Data shown
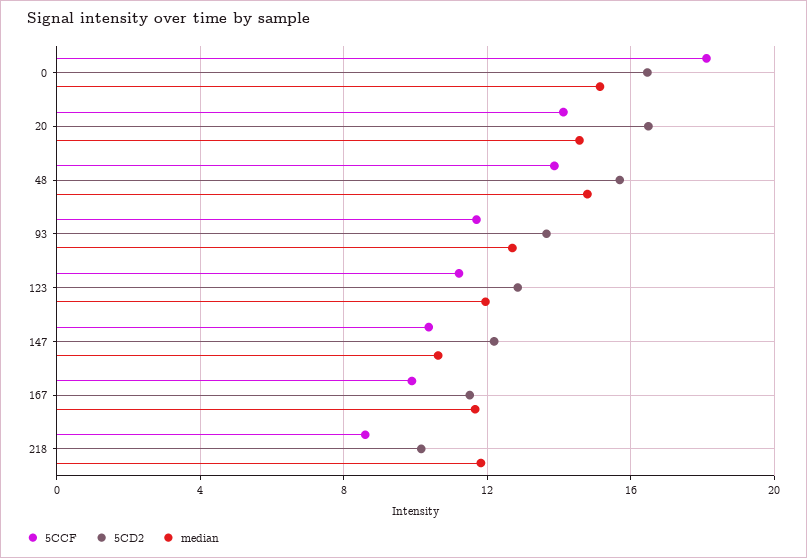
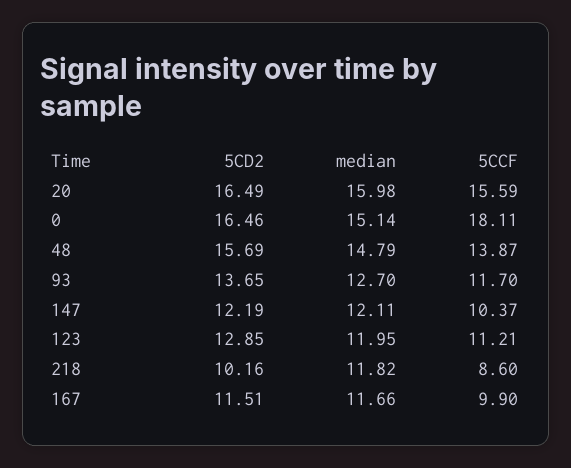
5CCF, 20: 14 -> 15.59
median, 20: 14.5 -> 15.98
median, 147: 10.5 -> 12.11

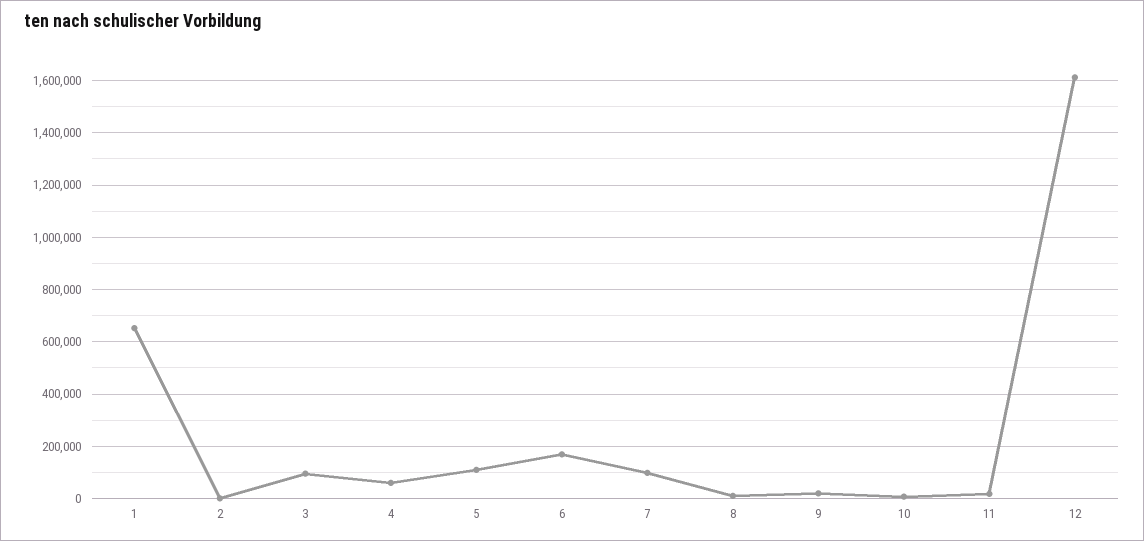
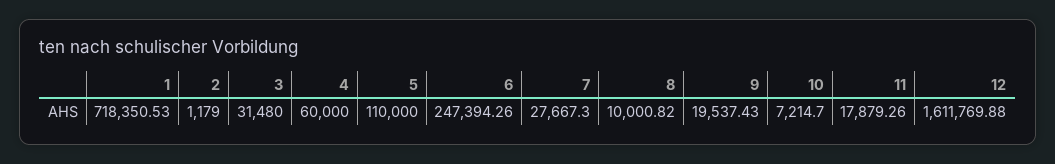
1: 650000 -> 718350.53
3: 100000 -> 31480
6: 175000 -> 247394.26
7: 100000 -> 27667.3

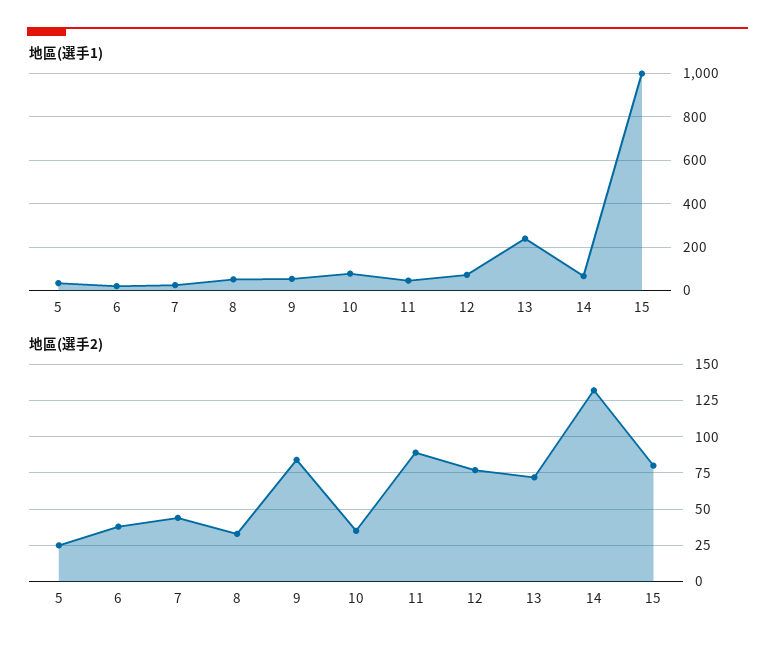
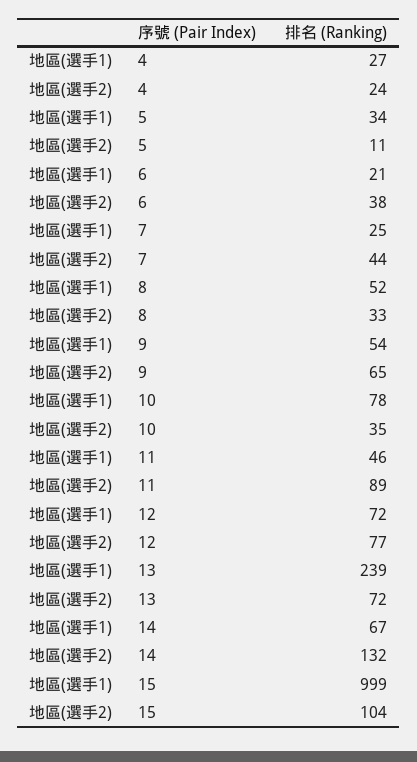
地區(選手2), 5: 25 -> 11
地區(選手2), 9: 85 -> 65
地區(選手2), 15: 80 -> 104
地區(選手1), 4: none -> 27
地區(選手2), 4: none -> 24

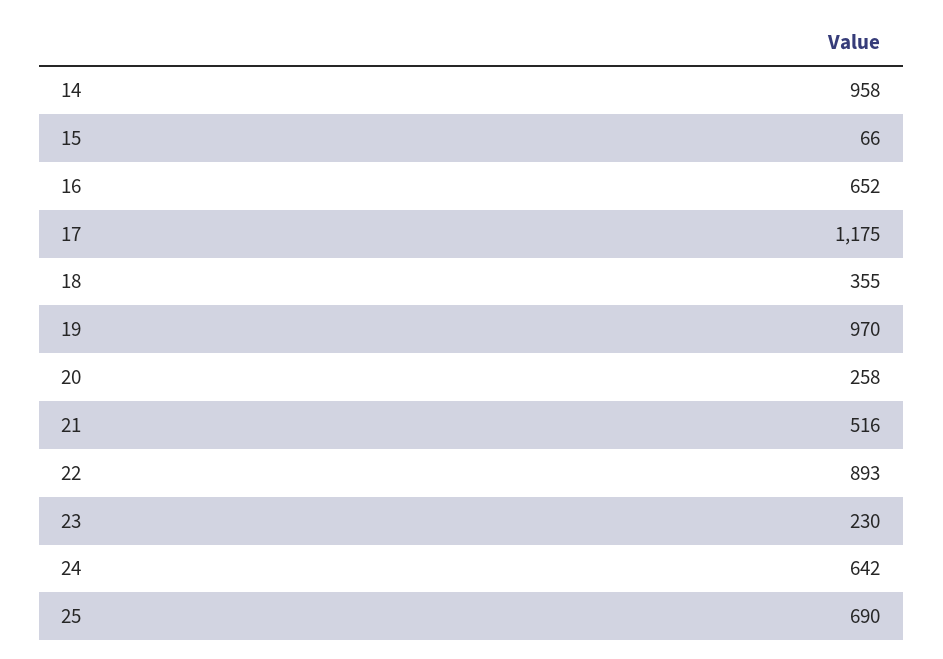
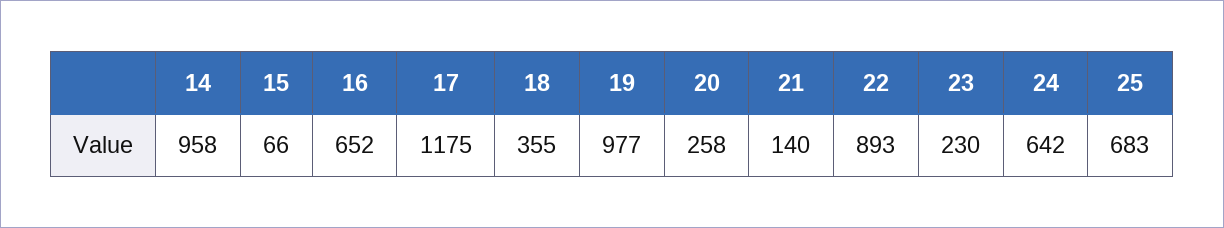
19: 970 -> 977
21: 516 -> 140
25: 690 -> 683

Problem details
The lines to copy begin with the one containing "6: 175000 -> 247394.26" and end with the last line of the entries above; copy them exactly, minus the pictures.

Task result
6: 175000 -> 247394.26
7: 100000 -> 27667.3

地區(選手2), 5: 25 -> 11
地區(選手2), 9: 85 -> 65
地區(選手2), 15: 80 -> 104
地區(選手1), 4: none -> 27
地區(選手2), 4: none -> 24

19: 970 -> 977
21: 516 -> 140
25: 690 -> 683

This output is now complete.